The field of wearable technology has extensively described the opportunities, challenges as well as the concerns around
integrating digital technologies into fashion. However, it has so far not provided a sufficiently clear and embodied
understanding of technology. Technology therefore is often still limited to something that adds functionality to textiles or
clothing. Additionally, technology is seen as a way to enhance the visual expression and thereby the representational character of clothing. Both approaches seem to hinder the intersection of digital technologies and textiles on a material and embodied level. While the role of wearable technologies in the everyday could benefit from it. In this paper, we therefore argue for reframing the understanding of technology to better facilitate the integration of digital technologies (i.e. electronics
and software) into everyday fashion.
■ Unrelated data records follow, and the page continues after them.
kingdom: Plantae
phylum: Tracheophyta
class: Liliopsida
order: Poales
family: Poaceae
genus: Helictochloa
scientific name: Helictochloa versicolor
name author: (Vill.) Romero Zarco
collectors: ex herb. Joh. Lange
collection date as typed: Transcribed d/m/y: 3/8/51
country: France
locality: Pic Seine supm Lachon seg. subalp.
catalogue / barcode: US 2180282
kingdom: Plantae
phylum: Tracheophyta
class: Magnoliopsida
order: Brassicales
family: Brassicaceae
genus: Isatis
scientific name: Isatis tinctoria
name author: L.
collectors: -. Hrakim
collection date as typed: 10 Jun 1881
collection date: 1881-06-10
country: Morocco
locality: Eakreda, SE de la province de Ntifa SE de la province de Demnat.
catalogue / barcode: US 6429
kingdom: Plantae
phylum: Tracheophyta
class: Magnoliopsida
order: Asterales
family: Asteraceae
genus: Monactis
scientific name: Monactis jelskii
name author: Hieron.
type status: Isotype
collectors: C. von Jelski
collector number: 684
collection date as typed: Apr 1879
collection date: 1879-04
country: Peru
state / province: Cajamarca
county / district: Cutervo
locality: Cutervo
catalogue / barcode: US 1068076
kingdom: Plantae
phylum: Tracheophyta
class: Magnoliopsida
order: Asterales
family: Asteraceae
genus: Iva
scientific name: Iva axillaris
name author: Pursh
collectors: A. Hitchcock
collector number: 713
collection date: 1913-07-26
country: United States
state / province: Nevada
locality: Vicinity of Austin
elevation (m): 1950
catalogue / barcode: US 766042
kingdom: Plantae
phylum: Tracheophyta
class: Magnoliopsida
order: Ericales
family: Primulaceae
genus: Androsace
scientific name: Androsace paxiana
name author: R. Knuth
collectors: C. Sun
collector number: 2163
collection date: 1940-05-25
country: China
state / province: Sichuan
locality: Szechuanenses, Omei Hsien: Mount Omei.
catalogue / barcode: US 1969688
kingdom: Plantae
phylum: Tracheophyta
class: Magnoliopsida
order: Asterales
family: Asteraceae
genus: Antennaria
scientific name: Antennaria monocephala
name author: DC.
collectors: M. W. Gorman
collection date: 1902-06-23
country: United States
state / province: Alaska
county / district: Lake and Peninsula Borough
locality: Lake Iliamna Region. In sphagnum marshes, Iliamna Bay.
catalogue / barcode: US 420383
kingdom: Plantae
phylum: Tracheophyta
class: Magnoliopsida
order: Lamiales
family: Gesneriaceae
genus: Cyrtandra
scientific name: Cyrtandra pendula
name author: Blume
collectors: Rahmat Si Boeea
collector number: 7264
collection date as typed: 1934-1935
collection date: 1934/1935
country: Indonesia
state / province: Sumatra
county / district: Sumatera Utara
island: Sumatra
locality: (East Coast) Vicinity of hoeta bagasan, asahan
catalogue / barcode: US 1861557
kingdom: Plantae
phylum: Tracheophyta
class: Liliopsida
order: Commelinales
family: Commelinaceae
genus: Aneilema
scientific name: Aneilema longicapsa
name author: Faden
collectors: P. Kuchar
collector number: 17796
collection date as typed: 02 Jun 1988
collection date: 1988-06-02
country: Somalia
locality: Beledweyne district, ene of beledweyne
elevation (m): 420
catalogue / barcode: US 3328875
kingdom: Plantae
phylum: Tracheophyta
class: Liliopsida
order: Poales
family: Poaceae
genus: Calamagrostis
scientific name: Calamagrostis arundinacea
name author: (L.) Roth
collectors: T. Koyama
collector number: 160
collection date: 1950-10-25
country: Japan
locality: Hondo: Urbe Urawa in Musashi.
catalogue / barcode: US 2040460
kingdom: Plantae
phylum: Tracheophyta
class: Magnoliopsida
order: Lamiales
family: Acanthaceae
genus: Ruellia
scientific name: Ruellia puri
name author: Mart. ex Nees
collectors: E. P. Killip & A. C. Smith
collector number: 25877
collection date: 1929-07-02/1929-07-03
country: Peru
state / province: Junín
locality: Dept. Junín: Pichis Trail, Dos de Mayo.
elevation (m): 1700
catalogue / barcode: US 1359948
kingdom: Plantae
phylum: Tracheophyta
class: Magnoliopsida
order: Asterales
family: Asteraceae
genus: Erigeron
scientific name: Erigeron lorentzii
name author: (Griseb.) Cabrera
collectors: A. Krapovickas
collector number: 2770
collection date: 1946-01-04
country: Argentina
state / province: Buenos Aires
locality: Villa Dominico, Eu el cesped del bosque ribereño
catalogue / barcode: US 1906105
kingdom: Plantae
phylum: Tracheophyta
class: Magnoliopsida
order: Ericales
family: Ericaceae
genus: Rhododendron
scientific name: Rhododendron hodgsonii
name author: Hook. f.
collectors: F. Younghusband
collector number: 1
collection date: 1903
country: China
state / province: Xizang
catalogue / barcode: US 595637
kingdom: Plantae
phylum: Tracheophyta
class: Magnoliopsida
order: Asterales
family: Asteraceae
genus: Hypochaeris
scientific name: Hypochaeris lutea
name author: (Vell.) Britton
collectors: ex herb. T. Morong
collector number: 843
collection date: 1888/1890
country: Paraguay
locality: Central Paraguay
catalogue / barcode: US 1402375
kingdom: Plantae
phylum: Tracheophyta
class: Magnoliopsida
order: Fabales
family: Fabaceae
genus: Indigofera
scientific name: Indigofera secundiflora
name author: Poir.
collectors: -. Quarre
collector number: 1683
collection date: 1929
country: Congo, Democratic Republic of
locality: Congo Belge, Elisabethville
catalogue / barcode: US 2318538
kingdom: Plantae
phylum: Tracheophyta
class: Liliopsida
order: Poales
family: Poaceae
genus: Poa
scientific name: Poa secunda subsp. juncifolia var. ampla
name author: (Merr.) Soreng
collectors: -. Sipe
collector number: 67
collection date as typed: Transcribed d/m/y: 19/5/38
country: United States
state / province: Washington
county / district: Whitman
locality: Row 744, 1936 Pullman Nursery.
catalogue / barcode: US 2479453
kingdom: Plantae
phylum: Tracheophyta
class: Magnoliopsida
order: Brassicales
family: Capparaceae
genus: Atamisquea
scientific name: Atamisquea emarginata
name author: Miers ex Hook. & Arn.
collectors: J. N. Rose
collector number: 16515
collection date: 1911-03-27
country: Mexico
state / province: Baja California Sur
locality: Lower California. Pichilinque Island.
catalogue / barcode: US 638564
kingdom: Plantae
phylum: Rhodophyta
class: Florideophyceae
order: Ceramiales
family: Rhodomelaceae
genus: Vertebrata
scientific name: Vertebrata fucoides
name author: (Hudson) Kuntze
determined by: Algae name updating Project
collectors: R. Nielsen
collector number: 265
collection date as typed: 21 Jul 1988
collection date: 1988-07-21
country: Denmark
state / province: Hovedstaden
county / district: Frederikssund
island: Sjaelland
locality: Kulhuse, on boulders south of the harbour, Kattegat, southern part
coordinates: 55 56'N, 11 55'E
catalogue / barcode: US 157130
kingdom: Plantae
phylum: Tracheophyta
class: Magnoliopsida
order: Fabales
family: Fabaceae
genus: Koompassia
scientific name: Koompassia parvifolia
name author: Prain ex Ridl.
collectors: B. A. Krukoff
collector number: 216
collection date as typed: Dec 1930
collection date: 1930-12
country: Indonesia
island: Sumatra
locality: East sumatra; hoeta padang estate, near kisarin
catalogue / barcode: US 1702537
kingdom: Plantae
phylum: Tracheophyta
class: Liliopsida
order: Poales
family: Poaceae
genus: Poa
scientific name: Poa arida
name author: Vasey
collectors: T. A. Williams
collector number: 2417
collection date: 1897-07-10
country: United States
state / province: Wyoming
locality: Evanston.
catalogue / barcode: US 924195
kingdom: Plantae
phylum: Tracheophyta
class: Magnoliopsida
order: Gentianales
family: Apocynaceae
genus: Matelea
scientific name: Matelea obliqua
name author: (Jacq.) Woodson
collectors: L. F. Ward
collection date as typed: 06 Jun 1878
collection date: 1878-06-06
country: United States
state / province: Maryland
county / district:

A reflective analysis of the process of designing wearable technologies, based on the design practice of the first author, reveals that technology is considered a material and that its material qualities are not thought of as either functional or aesthetic. These insights, arising from practice, have led us to turn to postphenomenology (a strand of philosophy of technology) to come to further conceptualization. Postphenomenology looks at the ways in which technologies mediate or “coshape” the relationship between human beings and the world. By seeing technologies as the media that connect humans to the world, they acquire a material and contextual dimension. The idea that artifacts mediate materially thus offers a very useful starting point for understanding and designing wearable technologies. The contribution
of this article is twofold, namely, first, to provide a material understanding of the technology on the basis of design practice. And secondly, to bridge design practice with theory by suggesting to bring postphenomenology into fashion to better facilitate the design of wearable technologies for the everyday.